We have all worked in places and/or with colleagues who talk about everything. They spread their own business and sometimes the business of others around.  This is their choice and if they want people to know what is happening, then it is on them.  The problem that arises is the very same one that happens in schoolyards everywhere: the story never stays the same and becomes something very different and sometimes much worse than what it actually was.

Managers do not have the luxury of stepping in and correcting inaccurate details when they overhear them.  We can not make announcements “setting the record straight.”  We can not and should not participate in conversations about discussion we’ve had with our staff.  Consequently, a lot of misinformation gets passed along as fact.  We may seem like we are ignoring problems.  We may be described as “disinterested.”  But that is far from the truth.  Actually we are treating you professionally and maintaining your privacy.

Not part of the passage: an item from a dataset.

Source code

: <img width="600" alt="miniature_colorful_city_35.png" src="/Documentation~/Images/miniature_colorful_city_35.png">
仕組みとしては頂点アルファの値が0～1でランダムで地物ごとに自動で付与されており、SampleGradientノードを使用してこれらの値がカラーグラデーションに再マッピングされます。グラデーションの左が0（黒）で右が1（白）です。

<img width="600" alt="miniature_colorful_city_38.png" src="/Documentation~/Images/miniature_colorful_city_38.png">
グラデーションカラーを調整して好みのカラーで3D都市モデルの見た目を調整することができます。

If you’re like me, someone who has a difficult time allowing misrepresentations of what I’ve said persist in my non-work life, knowing that this may be happening and recognizing that you can’t do anything about it is one of the most difficult pills to swallow.  But you do because it is the right thing to do and because you recognize how destructive this can be and you don’t want to add to the problem.

Good managers maintain professionalism even when it’s the last thing they want to do.  Ideally this would work both ways, but in reality it doesn’t.  Good managers keep working to get to that ideal place.